> **Problem**
The data below holds a line containing "[59,59,107,70] Designed ->" and a line containing "(146, 396) none"; please quote exactly those two lines and every line between them, and nothing else.

> **The records**
* * *

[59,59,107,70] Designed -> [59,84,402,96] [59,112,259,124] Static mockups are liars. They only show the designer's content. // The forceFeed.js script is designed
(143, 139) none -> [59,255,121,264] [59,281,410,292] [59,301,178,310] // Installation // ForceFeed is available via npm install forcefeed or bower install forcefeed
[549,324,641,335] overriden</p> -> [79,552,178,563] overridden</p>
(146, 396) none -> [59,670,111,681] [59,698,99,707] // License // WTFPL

* * *

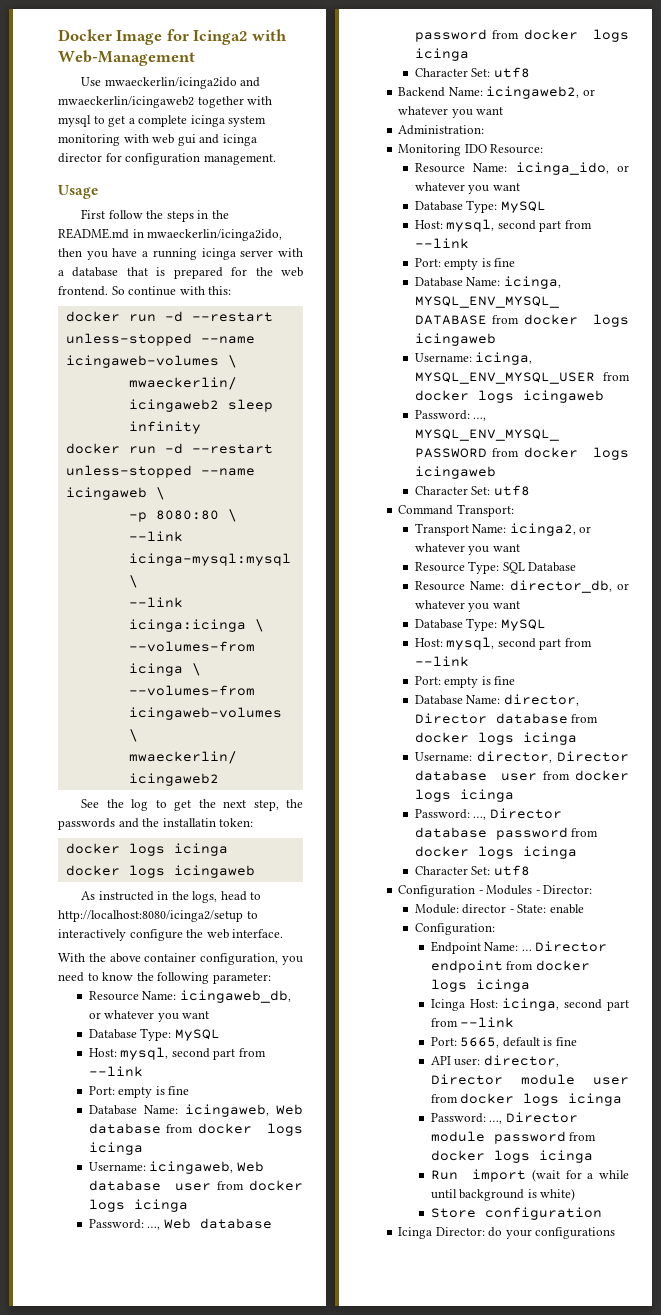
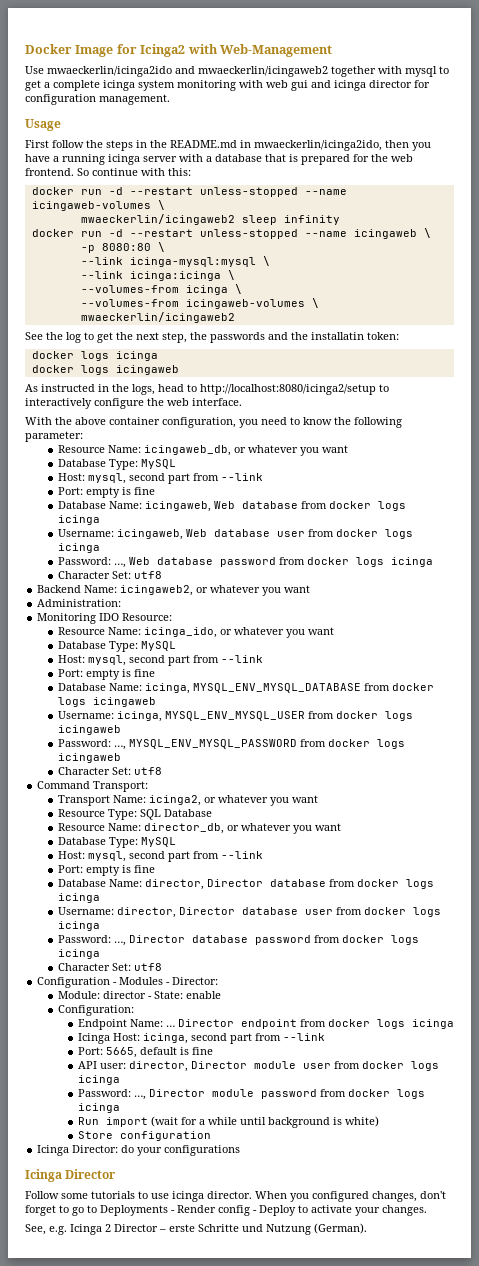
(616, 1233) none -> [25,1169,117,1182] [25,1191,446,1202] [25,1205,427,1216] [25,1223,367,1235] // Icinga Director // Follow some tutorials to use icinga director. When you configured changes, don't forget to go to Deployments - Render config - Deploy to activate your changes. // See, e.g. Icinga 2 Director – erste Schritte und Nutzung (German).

* * *

> **Answer**
[59,59,107,70] Designed -> [59,84,402,96] [59,112,259,124] Static mockups are liars. They only show the designer's content. // The forceFeed.js script is designed
(143, 139) none -> [59,255,121,264] [59,281,410,292] [59,301,178,310] // Installation // ForceFeed is available via npm install forcefeed or bower install forcefeed
[549,324,641,335] overriden</p> -> [79,552,178,563] overridden</p>
(146, 396) none -> [59,670,111,681] [59,698,99,707] // License // WTFPL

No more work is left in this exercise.